Facing Race: A National Conference in St. Louis, MO — November 20-22, 2024

Clara Cantor

Community Organizer | Seattle Neighborhood Greenways
Pronouns: she/her
Clara Cantor, from Seattle, Washington, is a passionate community builder with a background in community organizing and leadership development. Clara is a Community Organizer for Seattle Neighborhood Greenways, a grassroots transportation organization advocating for safety and accessibility for people walking, rolling, biking, and riding transit. She has been an active member of the Puget Sound Cohort on Equity, Infrastructure, and Environment since 2018 and has organized and led trainings and workshops for a wide variety of audiences. Clara enjoys making art, befriending neighbors, building community, and local political advocacy.

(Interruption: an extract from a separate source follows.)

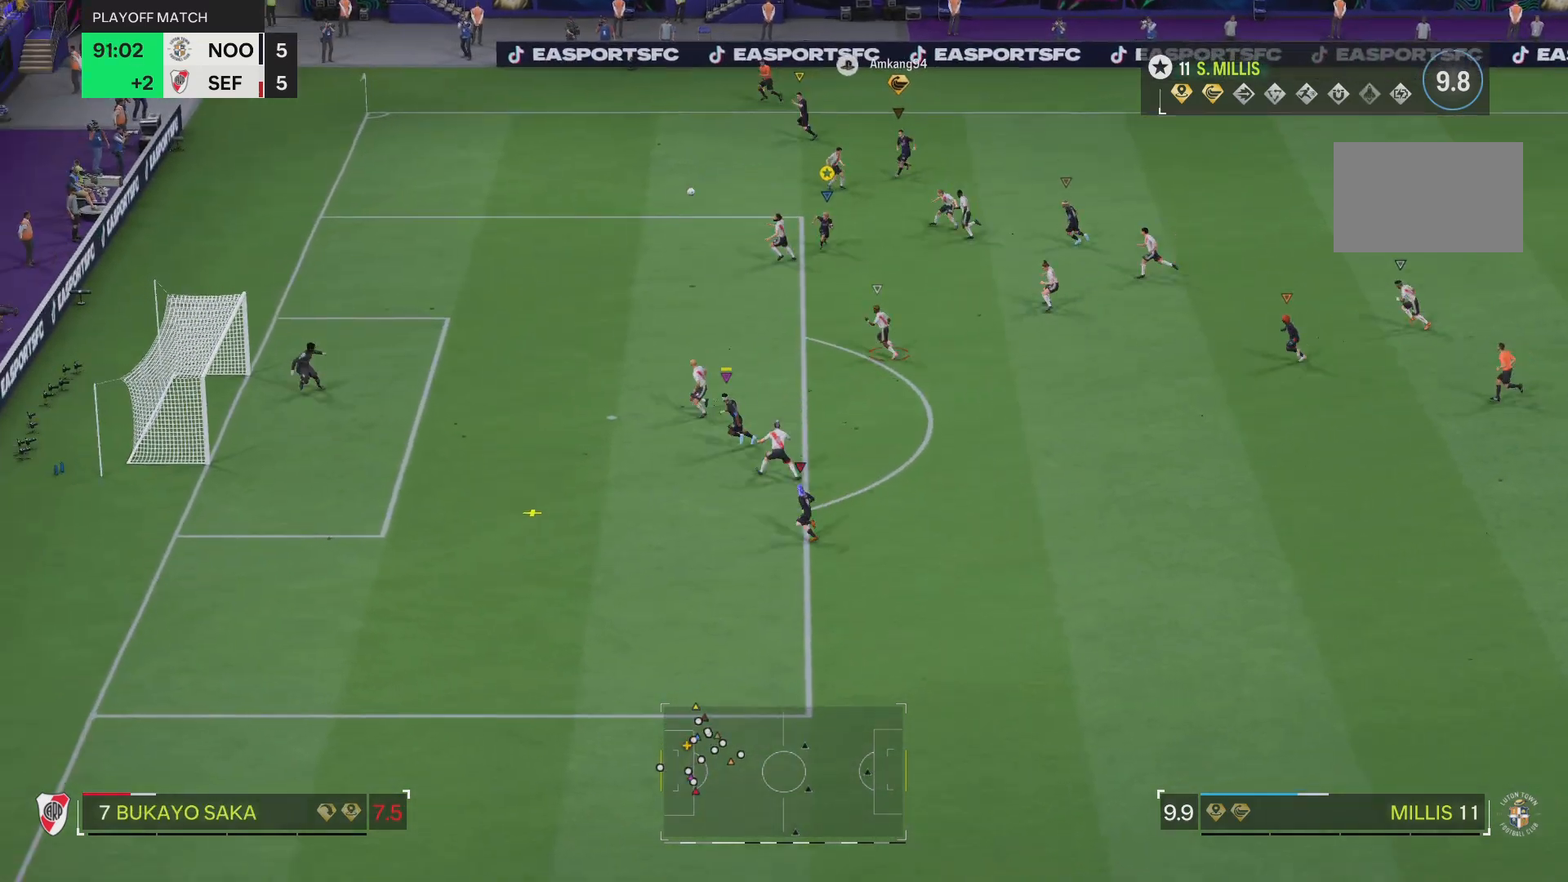
Gameplay with a controller (PlayStation layout); each line is a JSON object with the inputs held at the frame after it. "events" lists button and stick changes between this image and that frame as [ms after this image, input, new state], when the widget could be followed in between. Not read: L3 R3.
{"buttons": ["R2"], "left_stick": "down", "right_stick": "center", "events": []}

Presentations from Facing Race 2020

Beyond checking a box - a toolkit to strengthen your organization’s racial equity practices

Is your organization committed to working towards racial equity, but struggling to create a tangible work plan or to identify your next steps? This workshop will introduce a collaboratively-created racial equity assessment tool that helps organizations and coalitions create workable next steps for internal and external practices and policies, wherever they are in their racial equity learning and journey. You’ll get hands-on practice, a chance to work collaboratively with other racial equity leaders, and tools to take home with you that outline a clear path forward for you and your organization.

This racial equity assessment tool was created communally by the Puget Sound Cohort on Equity, Infrastructure, and the Environment to answer the question of how multiracial coalitions hold each other and themselves accountable in a way that advances racial equity, and what that can that look like in practice. The toolkit is designed to assist white-led or majority-white organizations in self-identifying their current level of racial equity accountability and provides concrete next steps for organizations to follow, wherever they are in their racial equity practice.

In this workshop we will walk through the assessment tool’s four levels of accountability: individual, organizational, with community, and in building solidarity with other organizations. Participants will reflect on their own organizations and discuss next steps, resources, and continued learning tailored to each aspect and level of racial equity practice.